BMJ 1995; 311 doi: (Published 25 November 1995) Cite this as: BMJ 1995;311:1387
  1. DEBORAH JOSEFSON, medical journalist
  1. New York

    Pregnancies attended to by certified nursemidwives are at least 50% less likely to end in caesarean sections, according to a study published by the Public Citizen Health Research Group in the US. The group, a leading private consumer advocacy organisation, based its report on a survey of 419 hospital based certified nurse-midwife practices and on 41 birthing centres.
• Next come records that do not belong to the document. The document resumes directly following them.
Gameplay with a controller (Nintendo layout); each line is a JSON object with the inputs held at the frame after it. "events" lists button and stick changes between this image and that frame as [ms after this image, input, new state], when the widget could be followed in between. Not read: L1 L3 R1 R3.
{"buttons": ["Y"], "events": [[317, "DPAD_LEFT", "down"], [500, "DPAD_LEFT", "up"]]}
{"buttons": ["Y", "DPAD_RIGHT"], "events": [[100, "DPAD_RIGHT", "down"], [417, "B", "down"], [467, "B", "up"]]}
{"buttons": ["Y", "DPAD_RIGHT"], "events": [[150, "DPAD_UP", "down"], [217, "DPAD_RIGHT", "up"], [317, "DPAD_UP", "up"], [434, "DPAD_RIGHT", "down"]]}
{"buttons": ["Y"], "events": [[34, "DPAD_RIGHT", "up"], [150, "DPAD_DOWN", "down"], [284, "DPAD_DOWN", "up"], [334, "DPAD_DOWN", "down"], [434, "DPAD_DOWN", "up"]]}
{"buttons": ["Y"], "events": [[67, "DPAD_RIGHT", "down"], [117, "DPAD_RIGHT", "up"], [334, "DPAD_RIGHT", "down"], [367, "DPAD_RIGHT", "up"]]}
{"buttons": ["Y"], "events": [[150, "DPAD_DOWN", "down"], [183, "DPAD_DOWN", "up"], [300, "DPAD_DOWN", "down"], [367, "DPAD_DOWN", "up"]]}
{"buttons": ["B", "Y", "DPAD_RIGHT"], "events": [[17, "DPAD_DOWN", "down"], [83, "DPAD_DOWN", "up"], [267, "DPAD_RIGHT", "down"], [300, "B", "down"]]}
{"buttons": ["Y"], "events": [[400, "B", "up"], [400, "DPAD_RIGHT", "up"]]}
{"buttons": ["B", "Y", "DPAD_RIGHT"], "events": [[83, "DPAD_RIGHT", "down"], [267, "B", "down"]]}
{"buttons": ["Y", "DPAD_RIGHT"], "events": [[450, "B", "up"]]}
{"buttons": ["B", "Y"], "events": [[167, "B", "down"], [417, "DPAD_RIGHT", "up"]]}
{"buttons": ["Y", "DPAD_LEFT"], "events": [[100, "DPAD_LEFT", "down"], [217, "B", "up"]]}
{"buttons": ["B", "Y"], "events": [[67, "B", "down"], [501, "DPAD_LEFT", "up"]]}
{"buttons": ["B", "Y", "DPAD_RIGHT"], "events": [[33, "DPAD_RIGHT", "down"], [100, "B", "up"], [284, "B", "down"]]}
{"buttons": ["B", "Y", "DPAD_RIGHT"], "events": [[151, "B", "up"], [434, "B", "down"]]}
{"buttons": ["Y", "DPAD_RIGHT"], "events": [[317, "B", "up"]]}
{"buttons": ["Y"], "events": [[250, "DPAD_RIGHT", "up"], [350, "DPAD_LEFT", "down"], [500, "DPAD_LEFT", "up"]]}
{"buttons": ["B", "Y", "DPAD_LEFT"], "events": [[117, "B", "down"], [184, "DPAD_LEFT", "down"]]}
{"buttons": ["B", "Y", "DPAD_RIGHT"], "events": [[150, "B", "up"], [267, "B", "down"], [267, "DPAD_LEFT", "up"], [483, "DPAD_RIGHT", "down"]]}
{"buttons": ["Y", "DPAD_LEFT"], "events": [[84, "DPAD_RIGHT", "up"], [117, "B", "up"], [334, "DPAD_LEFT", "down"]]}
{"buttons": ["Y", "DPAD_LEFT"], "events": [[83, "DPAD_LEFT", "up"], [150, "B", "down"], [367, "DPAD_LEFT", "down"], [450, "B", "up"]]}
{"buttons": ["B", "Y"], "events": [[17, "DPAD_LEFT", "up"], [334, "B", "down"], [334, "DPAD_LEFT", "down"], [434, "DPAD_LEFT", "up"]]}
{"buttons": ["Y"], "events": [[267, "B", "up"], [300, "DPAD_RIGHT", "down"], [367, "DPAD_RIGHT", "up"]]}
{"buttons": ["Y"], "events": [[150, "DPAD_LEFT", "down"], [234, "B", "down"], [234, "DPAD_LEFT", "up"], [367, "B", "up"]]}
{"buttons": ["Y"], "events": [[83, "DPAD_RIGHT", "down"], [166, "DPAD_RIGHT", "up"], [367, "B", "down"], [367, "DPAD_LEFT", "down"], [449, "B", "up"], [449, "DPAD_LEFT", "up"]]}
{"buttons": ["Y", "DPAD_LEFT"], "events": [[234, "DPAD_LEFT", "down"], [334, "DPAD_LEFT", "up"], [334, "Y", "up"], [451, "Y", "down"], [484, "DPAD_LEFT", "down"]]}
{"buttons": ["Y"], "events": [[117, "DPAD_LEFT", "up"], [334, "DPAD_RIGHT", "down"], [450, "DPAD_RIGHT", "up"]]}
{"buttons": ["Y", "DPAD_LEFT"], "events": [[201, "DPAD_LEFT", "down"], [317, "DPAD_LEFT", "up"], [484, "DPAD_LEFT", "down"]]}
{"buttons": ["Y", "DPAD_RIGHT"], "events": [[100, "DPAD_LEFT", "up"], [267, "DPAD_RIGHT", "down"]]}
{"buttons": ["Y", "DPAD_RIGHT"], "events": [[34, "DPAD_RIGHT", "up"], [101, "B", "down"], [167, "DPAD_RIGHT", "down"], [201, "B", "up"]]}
    While almost a quarter of American babies are born by caesarean section, the rate was less than 12% for those births attended by certified nurse-midwives. Moreover, repeat births by caesarean section were also less likely for those mothers who chose nursemidwives to deliver their subsequent babies. Across the US three quarters of women who previously delivered by caesarean section have the procedure again. When delivered by qualified nurse-midwives only one third of such women have repeat caesarean sections.

    The consumer group contends that the rate of caesarean section in the US is excessive and believes that it can be reduced if certified nurse-midwives are used to deliver most babies. To that end, the group plans to lobby to change state laws and encourage a higher profile for nurse-midwives.

    Certified nurse-midwives delivered 5% of babies in the US (185000) in 1992. Of these, 95% were delivered in hospital, with most of the other births occurring in birthing centres. Only a small proportion of deliveries are performed in patients' homes.

    The group admits that most pregnancies delivered by certified nurse-midwives fall into the low risk category but states that certified nurse-midwives are also qualified to deliver moderate and high risk pregnancies.

    Dr Sydney Wolfe, director of the Public Citizen Health Research Group, said that “the report takes into account risk stratification.” One of the report's authors, Mary Gabay, said that risk stratification was assessed by asking the survey's respondents to mark whether they saw “low risk only” patients, a mixture of “mostly low risk patients, with moderately high risk patients co-managed with physicians,” or “high risk only” patients.

    Altogether 87% of the respondents noted that they cared for mostly low risk patients but also co-managed higher risk patients with physicians. Nine per cent of the nurse-midwives described their practice as exclusively high risk but stated that this risk assignment was due mainly to social factors such as poverty. Medical high risk factors, such as pre-eclampsia or gestational diabetes, may have existed in the population but were not specifically addressed. The study concluded: “It would appear that certified nurse-midwives' low caesarean section rate is not mainly due to the risk population they serve.”

    Responding to the report, Dr Hal Lawrence, the cochairman of the Collaborative Practice Advisory Group of the American College of Obstetrics and Gynecology, said: “I support the interaction of the team in a collaborative practice environment. Our primary goal is to provide the highest quality of care. I don't believe that nurse-midwives or physician assistants alone can provide it.”

    Most nurse-midwives currently practise under a strict protocol and in a hospital setting, where help from a physician is readily available in the event of an emergency. Certified nurse-midwives must be licensed registered nurses and in addition have passed a certification course in midwifery. Currently, about 4000 midwives and 32000 obstetricians practise in the US.


    Delivery by caesarean section: do midwives prevent this from happening?